Other Activity I Am Currently Engaged In…
I also finished the first of Edgar Rice Burroughs' series of novels, John Carter of Mars. I don’t know why I never looked at these books before as I became intrigued by Carl Sagan’s description of them in his Cosmos television series many years ago. I also recently rented and watched the film titles John Carter and although it was pretty much panned by the critics, I found it to be a great movie and will be purchasing it sometime in the future to add to my growing BluRay library. I do have to thank the hosts of Starbase 66 and The Scifi Diner for convincing me to rent the movie.
I also, at the urging of the Starbase and Diner rented Dredd starring Karl Urban of the JJ Abrams Star Trek film released in 2009. I had watched about 30 minutes of this film and found myself thinking that I didn’t want to watch any more, and I finally stopped the film 20 minutes later and did not, nor will I finish watching this movie. I found this movie to be way over the top with violence and perverted scenes that I found particularly offensive and beyond what would be needed to tell a story. ‘Nuff Said.
I am currently reading Failure is Not An Option by Gene Kranz. He is a retired flight director from the heydays of the Apollo Program, and so far, I am enjoying this book because it brings back a lot of memories of watching mission coverage while I was growing up, and it also gives a behind the scenes look at the workings of what goes into preparing and executing a NASA mission.
I am also listening to several podcasts and am severely behind. I am either going to have to cut back on those, or start listening more than I currently do while driving back and forth to school.

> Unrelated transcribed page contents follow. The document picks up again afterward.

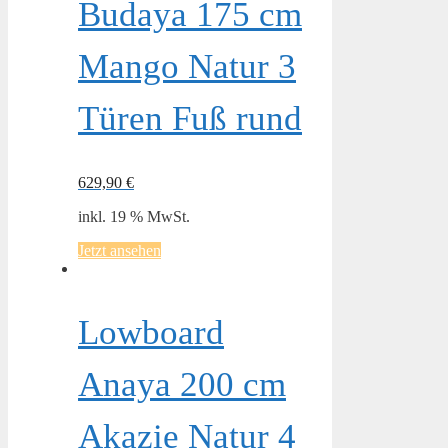
Budaya 175 cm
Mango Natur 3
Türen Fuß rund
629,90
€
inkl. 19 % MwSt.
Jetzt ansehen
Lowboard
Anaya 200 cm
Akazie Natur 4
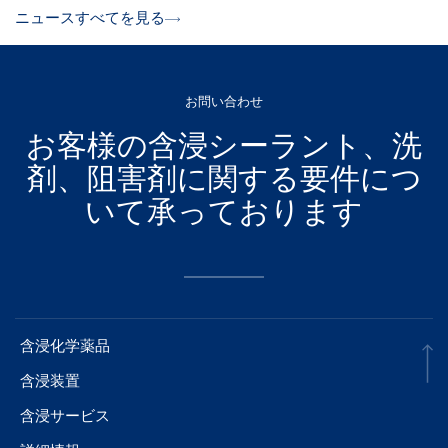
ニュースすべてを見る
お問い合わせ
お客様の含浸シーラント、洗
剤、阻害剤に関する要件につ
いて承っております
含浸化学薬品
含浸装置
含浸サービス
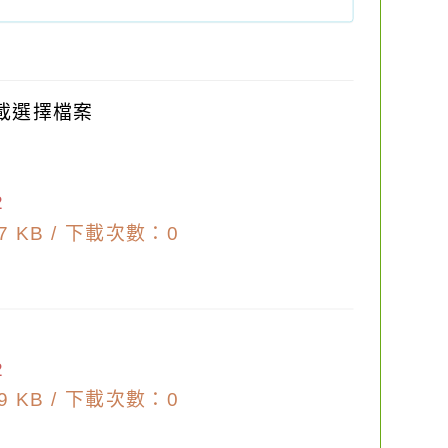
載選擇檔案
2
 KB /
下載次數：0
2
 KB /
下載次數：0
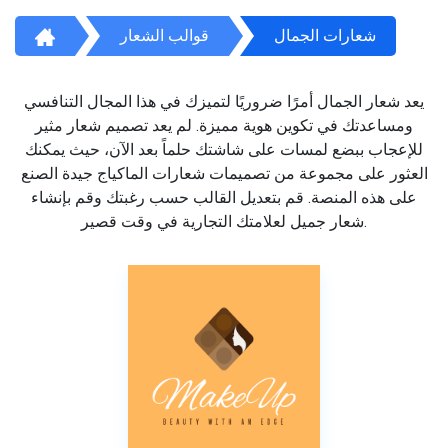
شعارات الجمال
قوالب الشعار
يعد شعار الجمال أمرًا ضروريًا لتميزك في هذا المجال التنافسي
ومساعدتك في تكوين هوية مميزة. لم يعد تصميم شعار مثير
للإعجاب ببضع لمسات على شاشتك حلماً بعد الآن، حيث يمكنك
العثور على مجموعة من تصميمات شعارات الماكياج جيدة الصنع
على هذه المنصة. قم بتعديل القالب حسب رغبتك وقم بإنشاء
شعار جميل لعلامتك التجارية في وقت قصير.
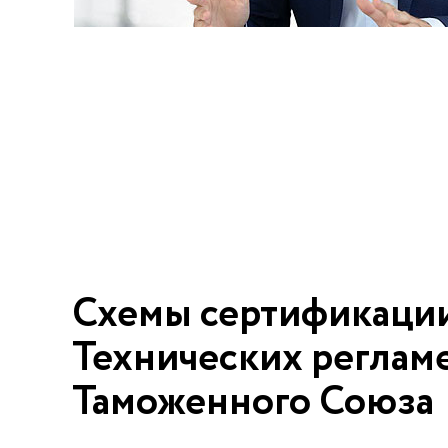
Схемы сертификаци
Технических реглам
Таможенного Союза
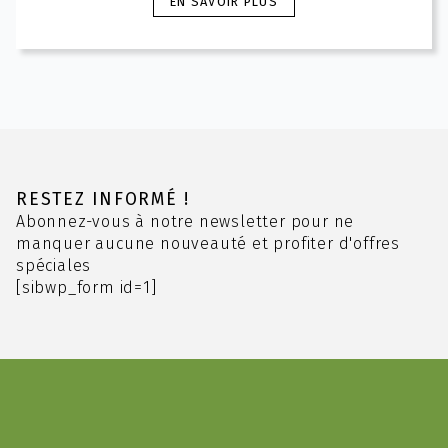
EN SAVOIR PLUS
prix :
produit
5.10 CHF
a
à
plusieurs
8.40 CHF
variations.
Les
options
peuvent
être
choisies
RESTEZ INFORMÉ !
sur
Abonnez-vous à notre newsletter pour ne
la
manquer aucune nouveauté et profiter d'offres
page
spéciales
du
[sibwp_form id=1]
produit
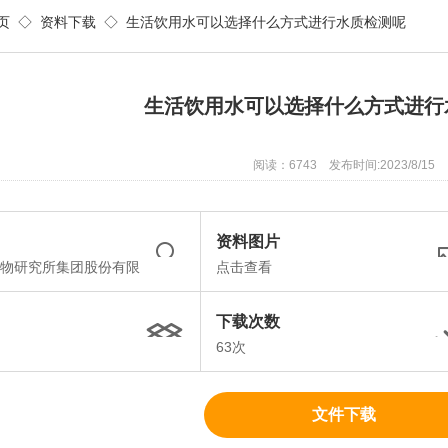
页
◇
资料下载
◇ 生活饮用水可以选择什么方式进行水质检测呢
生活饮用水可以选择什么方式进行
阅读：6743 发布时间:2023/8/15
资料图片
物研究所集团股份有限
点击查看
下载次数
63次
文件下载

One of the highlights of the past several weeks for me is watching the television series Continuum on the SyFy Channel. I got hooked very early on in the series and it has become one of the things that I must do on Monday nights. Along with that, I discovered a podcast that deals exclusively with Continuum called Liber8 with Mike and Dave. In this show, Mike and Dave dissect each episode and break it down so one can actually understand what is taking place in the series in fine detail. Watch the show and let Mike and Dave do the heavy lifting for you, compare what you think with what they think, and if nothing else, stay current while the gaps get filled.